Prompt
Some lines of these records may hold the word "Race"; state how many, using only the number.

Raw data
▼▼▼

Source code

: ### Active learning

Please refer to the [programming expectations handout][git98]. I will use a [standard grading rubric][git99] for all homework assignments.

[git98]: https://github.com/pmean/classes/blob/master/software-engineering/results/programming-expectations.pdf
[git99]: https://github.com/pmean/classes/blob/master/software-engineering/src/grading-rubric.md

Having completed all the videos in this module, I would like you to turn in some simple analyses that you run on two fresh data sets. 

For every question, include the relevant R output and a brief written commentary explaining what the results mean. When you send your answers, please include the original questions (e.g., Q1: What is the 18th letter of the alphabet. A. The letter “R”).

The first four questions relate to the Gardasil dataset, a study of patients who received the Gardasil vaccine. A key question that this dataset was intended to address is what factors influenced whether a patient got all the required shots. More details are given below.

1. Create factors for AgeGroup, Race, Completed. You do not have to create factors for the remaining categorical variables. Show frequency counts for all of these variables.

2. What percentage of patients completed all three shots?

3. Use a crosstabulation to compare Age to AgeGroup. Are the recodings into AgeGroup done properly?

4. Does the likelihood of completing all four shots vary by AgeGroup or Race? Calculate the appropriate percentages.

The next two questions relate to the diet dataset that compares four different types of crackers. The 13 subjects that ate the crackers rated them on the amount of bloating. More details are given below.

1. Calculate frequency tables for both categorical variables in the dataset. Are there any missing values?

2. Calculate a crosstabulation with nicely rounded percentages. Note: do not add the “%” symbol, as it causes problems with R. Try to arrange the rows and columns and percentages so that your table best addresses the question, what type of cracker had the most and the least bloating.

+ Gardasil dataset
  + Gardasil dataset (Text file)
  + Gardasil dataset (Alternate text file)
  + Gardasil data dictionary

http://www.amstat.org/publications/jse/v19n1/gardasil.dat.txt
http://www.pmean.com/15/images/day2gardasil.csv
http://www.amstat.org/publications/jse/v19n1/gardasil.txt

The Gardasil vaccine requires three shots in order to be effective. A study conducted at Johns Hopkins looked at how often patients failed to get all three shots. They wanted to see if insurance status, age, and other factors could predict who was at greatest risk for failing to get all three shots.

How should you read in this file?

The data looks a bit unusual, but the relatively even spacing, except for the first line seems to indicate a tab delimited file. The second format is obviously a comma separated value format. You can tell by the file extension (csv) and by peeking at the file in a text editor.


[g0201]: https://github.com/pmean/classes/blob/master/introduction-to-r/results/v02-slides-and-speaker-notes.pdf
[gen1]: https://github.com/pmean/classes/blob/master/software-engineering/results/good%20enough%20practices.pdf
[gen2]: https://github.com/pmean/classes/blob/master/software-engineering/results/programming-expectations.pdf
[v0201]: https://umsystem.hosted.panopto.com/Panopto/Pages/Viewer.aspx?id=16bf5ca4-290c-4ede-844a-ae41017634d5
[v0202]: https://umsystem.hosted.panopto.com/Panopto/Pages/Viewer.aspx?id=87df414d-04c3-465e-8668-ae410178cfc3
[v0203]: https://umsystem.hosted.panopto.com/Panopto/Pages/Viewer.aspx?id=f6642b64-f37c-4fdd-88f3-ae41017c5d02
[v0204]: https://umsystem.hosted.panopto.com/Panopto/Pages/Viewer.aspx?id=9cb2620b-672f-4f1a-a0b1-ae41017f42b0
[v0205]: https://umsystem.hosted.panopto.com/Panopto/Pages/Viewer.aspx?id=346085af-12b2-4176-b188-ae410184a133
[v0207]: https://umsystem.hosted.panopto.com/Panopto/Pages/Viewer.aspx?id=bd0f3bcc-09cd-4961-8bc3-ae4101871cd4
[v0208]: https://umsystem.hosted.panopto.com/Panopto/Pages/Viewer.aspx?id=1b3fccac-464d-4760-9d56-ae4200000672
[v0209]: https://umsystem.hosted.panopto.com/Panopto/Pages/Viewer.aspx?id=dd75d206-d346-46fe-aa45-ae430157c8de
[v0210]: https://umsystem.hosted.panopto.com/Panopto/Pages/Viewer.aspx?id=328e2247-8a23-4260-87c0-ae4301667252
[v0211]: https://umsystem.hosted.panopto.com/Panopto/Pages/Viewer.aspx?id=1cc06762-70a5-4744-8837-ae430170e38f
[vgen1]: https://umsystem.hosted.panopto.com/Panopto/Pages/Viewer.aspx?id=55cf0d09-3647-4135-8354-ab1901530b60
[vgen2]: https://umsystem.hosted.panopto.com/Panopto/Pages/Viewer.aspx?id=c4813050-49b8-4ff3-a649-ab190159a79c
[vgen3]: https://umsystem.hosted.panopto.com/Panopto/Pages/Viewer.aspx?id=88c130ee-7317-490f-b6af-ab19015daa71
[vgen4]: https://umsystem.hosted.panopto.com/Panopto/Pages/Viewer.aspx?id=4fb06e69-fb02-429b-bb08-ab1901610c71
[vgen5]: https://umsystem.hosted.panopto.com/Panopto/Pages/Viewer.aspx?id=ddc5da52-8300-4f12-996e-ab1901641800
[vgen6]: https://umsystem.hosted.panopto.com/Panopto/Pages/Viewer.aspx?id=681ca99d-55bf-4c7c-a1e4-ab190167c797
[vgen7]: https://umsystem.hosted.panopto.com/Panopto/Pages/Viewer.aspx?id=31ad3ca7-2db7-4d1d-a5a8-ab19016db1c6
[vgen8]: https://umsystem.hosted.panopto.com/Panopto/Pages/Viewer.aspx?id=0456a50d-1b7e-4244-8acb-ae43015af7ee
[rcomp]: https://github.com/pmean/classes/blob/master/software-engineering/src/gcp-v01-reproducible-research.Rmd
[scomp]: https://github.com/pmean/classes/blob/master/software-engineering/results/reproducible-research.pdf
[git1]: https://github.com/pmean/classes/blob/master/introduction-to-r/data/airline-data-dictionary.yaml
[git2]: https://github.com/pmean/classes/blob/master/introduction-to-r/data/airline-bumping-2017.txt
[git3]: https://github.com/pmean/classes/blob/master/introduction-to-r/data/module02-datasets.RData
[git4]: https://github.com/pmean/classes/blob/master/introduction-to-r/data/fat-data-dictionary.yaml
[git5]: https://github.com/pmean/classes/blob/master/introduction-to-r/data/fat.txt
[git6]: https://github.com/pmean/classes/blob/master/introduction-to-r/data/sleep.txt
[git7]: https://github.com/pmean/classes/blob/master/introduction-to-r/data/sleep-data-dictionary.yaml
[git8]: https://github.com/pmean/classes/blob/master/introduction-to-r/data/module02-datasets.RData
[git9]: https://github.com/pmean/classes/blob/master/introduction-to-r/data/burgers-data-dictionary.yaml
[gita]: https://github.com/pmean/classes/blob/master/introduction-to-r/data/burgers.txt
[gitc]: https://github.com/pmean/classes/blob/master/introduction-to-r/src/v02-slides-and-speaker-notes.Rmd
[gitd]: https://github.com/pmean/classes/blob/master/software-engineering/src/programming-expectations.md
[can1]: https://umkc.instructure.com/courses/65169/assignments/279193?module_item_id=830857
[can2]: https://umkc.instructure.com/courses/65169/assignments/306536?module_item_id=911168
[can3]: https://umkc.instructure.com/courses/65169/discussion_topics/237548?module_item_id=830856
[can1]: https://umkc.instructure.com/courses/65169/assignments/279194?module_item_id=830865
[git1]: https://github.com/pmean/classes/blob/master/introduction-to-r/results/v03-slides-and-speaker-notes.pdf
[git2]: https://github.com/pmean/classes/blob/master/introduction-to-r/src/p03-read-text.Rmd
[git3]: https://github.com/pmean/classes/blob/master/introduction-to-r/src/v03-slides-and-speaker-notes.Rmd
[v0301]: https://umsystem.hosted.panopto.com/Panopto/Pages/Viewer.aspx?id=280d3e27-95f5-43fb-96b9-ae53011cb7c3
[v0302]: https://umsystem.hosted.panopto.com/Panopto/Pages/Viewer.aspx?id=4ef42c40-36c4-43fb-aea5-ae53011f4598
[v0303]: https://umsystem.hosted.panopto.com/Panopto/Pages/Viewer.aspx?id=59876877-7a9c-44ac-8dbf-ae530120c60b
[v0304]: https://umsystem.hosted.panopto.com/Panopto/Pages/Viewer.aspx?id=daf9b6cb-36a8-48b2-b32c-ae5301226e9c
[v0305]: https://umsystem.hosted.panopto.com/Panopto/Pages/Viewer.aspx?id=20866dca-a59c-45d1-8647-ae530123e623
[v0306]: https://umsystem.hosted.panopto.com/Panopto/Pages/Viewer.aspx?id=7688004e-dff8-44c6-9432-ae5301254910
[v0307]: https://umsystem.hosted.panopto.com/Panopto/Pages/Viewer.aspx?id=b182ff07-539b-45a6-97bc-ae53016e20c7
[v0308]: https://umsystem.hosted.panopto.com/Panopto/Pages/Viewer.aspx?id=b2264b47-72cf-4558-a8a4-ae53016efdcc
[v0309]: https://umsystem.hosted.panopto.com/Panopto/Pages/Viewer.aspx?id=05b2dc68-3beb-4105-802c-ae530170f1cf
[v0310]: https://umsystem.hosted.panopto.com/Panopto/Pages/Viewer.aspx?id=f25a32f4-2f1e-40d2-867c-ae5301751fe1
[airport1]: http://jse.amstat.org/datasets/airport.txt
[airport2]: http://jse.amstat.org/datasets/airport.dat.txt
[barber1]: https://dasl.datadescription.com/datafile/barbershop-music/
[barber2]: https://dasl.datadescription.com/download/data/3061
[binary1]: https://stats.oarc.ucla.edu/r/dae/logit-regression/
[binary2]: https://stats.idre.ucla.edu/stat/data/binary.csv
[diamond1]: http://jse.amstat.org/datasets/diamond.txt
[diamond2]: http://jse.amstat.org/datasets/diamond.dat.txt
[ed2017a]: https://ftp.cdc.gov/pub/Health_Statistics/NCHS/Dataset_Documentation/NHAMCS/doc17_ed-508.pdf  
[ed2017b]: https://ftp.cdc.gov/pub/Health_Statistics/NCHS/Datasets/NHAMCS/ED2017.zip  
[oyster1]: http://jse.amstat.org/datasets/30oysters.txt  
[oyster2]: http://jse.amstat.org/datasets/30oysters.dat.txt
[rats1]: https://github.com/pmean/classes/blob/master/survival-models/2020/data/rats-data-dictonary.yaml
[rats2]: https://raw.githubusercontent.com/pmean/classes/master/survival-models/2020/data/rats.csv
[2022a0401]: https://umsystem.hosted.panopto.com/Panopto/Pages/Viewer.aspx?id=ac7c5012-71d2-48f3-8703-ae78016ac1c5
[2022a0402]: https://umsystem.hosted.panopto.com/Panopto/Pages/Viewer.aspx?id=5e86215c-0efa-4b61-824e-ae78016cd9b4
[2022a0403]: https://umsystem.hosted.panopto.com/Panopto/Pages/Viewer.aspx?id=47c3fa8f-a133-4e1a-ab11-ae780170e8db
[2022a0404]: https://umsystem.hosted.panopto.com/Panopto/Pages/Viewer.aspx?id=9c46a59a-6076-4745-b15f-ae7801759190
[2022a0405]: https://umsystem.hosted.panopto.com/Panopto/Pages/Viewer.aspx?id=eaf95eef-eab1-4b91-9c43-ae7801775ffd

▲▲▲

Exercise solution
2